START Source extract
The untold realities of the Modern Mohalla are explored further by revealing and deciphering the historiography of Mohallas and their formation in the South Asian context. As the following step, this research seeks to trace the relationship between Doxiadis’ theory of Ekistics i.e., understanding human settlements with relevance to their cultural context, and how it impacts the communal structure he planned and their communal exercises in G-9/2’s Modern Mohalla today. It investigates and identifies gaps in feminist representation in communal spaces and how their lack of participation in the original process has influenced the nature of their informal acts of Mohalla-making. The ‘domesticised’ acts of feminist Mohallamaking executed by the participants of this study are seen under the lens of Hook’s theory of ‘Homeplace’. By investigating the dichotomy between these female communal practices as an act of celebrating their ‘Behn-Chara’(sisterhood) that simultaneously fuels their socio-cultural confirmative role within a socially stratified patriarchal setup, Hook’s argument is foregrounded in this unique phenomenon that the women in the Modern Mohalla present. This research also comments on the nature of the feminist Mohalla-making practices as a post-colonial space for the ‘other’ as suggested by Madison5 and works toward the development of a dialogue with a group of women (the ‘others’) whose lives have been previously unobserved within the premise of the Modern Mohalla’s preconceived socio-urban fabric.

As its research methodology, this dissertation engages with an ethnically diverse set of women living in the Government Housing Quarters of G-9/2 via interviews to develop a critical ethnography of their lived histories as drawings supported by calligraphic commemorations of their oral testimonies. By applying Tayob’s6 methodology of drawing as a research tool to study and portray subaltern feminist Mohalla-making practices, this methodological approach seeks to respect their privacy and maintain their anonymity which is an integral part of their Islamic culture. The oral testimony of the female participants is collected which informs this dissertation’s research inquiry of how the historical socio-spatial values are at risk of being lost and can be recovered by deciphering their Mohalla-making practices. Drawing as a tool for ethnographic research is used to shed light on the absence of female subaltern representation within the archival and critical historiographical forefront of Islamabad. This methodological approach illustrates the role of the women in this Modern Mohalla as historical actors, communal leaders and autonomous social visionaries. Drawing as a research tool in this dissertation foregrounds the participant’s privacy under Glissant’s theory of opacity whereby the documentation of feminist lived experiences does not need to be seen via the Western lens of explicit transparency. This research seeks to recognise and illustrate the mundane moments7 that are documented and analysed in the subsequent chapters via the narratives of the following characters:

Umaima , Laiba, Sania, Chacha and Aliya.8

Endnotes

1 M. S. Hull, Government of Paper: The Materiality of Bureaucracy in Urban Pakistan, 1st ed. (Berkley, CA: University of California Press, 2012).
END Source extract
START Supplied material
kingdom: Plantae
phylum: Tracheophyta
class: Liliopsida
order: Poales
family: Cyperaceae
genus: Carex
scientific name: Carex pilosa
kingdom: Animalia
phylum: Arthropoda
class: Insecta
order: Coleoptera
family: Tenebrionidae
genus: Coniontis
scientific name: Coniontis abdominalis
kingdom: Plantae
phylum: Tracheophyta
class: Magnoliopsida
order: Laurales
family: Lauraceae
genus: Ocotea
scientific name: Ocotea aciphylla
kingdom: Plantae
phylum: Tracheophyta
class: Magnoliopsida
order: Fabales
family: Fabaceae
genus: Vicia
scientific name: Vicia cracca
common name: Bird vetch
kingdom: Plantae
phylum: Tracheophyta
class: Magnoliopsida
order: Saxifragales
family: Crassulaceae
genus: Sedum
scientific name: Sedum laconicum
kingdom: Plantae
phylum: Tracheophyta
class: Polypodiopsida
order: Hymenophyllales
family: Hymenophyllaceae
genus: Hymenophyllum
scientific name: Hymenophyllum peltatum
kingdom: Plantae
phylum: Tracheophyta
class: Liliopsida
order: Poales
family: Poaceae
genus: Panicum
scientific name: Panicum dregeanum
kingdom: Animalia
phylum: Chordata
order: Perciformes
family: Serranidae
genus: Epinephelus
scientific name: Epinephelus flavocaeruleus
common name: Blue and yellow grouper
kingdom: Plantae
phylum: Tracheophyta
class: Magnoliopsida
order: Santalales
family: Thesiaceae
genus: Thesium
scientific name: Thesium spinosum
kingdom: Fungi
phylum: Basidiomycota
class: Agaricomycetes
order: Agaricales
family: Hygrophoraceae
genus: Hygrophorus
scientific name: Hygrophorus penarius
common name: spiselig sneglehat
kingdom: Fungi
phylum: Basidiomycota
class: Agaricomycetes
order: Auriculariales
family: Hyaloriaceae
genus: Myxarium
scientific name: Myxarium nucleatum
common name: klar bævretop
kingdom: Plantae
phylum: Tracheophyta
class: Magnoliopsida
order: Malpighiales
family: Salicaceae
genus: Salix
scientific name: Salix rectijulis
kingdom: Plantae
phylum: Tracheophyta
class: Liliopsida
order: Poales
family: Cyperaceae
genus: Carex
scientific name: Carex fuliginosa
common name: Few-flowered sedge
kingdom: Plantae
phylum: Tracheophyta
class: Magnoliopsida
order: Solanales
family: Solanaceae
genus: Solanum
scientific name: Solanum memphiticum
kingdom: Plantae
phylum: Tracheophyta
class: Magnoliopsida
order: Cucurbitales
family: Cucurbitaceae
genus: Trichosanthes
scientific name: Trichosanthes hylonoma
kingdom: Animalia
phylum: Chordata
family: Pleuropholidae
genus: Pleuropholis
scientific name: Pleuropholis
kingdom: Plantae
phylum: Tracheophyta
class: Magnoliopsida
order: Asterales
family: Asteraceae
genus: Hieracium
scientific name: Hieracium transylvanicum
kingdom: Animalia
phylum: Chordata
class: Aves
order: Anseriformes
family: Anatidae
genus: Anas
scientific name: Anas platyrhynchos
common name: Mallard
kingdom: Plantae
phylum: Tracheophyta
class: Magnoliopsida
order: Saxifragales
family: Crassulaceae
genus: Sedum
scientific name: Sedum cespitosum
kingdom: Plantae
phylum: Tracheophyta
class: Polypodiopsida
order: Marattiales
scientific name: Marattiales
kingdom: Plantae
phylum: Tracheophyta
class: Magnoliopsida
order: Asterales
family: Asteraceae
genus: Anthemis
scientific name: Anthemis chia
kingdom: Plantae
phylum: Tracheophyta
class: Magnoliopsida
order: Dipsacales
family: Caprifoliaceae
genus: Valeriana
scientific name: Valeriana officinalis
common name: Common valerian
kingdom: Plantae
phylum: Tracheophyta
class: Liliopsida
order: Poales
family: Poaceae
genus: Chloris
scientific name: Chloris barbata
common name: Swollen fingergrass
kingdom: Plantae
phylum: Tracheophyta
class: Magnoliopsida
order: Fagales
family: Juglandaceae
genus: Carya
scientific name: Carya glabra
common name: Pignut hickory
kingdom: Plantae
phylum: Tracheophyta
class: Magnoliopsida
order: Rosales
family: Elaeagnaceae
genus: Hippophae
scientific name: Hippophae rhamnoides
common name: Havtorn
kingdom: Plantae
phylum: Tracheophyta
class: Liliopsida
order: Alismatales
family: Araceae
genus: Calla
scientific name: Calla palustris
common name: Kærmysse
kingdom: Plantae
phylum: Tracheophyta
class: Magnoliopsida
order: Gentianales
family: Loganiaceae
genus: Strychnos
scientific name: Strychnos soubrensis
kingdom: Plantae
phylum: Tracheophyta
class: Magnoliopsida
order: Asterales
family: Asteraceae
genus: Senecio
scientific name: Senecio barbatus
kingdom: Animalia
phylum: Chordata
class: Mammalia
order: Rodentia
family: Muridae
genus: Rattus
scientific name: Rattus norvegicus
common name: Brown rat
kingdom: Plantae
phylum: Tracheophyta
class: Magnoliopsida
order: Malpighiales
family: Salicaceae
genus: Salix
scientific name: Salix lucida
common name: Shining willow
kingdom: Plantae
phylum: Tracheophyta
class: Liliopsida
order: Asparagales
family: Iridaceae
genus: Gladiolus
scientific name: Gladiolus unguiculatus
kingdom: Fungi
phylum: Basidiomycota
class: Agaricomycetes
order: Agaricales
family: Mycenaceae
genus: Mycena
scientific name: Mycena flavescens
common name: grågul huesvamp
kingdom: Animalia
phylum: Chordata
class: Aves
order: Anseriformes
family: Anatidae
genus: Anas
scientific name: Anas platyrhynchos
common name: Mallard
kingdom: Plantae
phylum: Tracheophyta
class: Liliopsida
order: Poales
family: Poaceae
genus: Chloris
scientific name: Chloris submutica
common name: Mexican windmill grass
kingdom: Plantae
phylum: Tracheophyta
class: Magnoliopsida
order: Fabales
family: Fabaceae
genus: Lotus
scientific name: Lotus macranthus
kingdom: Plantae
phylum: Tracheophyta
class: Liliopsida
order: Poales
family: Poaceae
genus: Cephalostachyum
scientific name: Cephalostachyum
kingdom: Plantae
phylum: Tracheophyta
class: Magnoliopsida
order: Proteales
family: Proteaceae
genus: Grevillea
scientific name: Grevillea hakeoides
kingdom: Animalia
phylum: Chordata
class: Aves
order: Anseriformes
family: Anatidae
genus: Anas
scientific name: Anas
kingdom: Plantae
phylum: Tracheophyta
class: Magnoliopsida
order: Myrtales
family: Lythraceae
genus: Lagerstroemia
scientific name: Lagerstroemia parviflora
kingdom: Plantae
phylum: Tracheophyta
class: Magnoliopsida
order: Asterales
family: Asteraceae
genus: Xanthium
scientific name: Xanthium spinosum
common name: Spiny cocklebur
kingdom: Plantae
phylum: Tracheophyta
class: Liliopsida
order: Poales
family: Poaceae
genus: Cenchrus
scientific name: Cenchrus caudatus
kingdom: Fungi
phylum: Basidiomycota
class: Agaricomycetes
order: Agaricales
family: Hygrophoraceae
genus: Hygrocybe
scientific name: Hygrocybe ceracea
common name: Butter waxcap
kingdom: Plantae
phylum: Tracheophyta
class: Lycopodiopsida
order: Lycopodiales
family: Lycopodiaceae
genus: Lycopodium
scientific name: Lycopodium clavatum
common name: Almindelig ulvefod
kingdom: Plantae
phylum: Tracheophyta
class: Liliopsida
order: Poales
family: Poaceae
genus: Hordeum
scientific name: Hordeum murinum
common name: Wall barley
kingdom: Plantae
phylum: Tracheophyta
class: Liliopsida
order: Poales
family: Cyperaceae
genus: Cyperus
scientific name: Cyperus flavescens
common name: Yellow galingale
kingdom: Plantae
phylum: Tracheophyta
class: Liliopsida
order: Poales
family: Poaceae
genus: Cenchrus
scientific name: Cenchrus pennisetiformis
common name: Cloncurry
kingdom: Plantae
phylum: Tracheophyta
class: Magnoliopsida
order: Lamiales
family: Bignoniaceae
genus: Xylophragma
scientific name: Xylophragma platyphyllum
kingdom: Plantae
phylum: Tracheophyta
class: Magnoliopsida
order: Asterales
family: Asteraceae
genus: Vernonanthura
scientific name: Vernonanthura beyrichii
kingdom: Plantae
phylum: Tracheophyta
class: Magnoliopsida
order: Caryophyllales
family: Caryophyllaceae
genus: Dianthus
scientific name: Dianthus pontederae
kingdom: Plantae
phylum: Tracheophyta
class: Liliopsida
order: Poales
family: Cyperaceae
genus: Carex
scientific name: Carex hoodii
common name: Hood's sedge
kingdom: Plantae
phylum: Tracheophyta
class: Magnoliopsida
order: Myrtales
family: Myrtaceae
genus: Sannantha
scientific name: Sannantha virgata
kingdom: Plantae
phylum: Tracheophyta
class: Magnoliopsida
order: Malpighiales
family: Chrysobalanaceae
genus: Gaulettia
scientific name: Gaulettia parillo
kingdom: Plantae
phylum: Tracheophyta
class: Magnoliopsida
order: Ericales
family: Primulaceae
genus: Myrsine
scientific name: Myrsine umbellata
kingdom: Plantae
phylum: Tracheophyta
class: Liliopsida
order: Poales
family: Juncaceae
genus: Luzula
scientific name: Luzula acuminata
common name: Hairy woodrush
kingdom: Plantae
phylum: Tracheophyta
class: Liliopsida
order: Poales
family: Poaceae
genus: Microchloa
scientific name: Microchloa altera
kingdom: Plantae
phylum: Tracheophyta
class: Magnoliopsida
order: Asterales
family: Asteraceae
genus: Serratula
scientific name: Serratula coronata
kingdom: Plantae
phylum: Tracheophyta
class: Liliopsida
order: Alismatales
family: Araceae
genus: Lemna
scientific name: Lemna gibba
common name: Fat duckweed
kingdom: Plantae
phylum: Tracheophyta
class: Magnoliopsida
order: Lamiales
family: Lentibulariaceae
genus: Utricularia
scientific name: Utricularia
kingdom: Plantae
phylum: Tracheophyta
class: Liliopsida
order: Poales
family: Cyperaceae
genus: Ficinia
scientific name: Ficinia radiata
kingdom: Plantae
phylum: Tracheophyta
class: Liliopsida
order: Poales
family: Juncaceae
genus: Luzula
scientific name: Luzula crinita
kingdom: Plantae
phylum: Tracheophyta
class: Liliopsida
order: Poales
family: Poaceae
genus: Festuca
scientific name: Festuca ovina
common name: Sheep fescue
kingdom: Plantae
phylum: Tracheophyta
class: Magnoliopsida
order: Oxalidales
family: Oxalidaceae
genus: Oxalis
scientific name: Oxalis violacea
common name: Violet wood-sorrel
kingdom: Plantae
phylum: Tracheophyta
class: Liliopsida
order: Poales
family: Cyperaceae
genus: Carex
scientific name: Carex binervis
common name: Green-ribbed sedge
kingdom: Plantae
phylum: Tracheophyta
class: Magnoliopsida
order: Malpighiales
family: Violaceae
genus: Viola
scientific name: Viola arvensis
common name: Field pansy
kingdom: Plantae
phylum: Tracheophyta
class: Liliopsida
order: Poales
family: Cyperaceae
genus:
END Supplied material
**List of tasks:**
1. Reproduce the Mohalla excerpt above, between "Umaima , Laiba, Sania, Chacha" and "California Press, 2012).", inclusive.
2. Answer the following from the Mohalla excerpt above, one line each:
(a) How does the Mohalla excerpt translate "Behn-Chara"?
(b) Whose methodology of drawing as a research tool does the dissertation apply?
(c) Under whose theory of opacity is the participants' privacy foregrounded?

**Solution list:**
1.
Umaima , Laiba, Sania, Chacha and Aliya.8

Endnotes

1 M. S. Hull, Government of Paper: The Materiality of Bureaucracy in Urban Pakistan, 1st ed. (Berkley, CA: University of California Press, 2012).

2.
(a) Sisterhood.
(b) Tayob's.
(c) Glissant's.